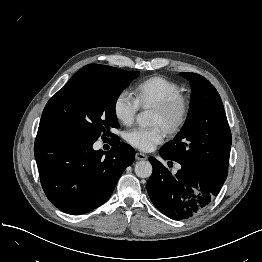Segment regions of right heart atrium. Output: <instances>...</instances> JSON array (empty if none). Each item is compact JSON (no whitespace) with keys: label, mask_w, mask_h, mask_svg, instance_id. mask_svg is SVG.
<instances>
[{"label":"right heart atrium","mask_w":262,"mask_h":262,"mask_svg":"<svg viewBox=\"0 0 262 262\" xmlns=\"http://www.w3.org/2000/svg\"><path fill=\"white\" fill-rule=\"evenodd\" d=\"M140 106L134 96L127 91H122L116 97L113 105L114 115L117 120L125 125H129L135 119Z\"/></svg>","instance_id":"d8ad5b80"}]
</instances>
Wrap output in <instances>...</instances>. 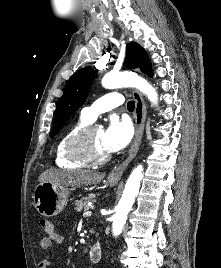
#####
_The exercise_
Copy every one of the records above word for word, omitting the pictures.

_Solution to the exercise_
Segment regions of right heart atrium. Output: <instances>...</instances> JSON array (empty if none). Each item is compact JSON (no whitespace) with keys: label, mask_w, mask_h, mask_svg, instance_id. mask_svg is SVG.
<instances>
[{"label":"right heart atrium","mask_w":262,"mask_h":262,"mask_svg":"<svg viewBox=\"0 0 262 262\" xmlns=\"http://www.w3.org/2000/svg\"><path fill=\"white\" fill-rule=\"evenodd\" d=\"M140 106L134 96L127 91H122L116 97L113 105L114 115L117 120L125 125H129L135 119Z\"/></svg>","instance_id":"d8ad5b80"}]
</instances>
Wrap output in <instances>...</instances>. 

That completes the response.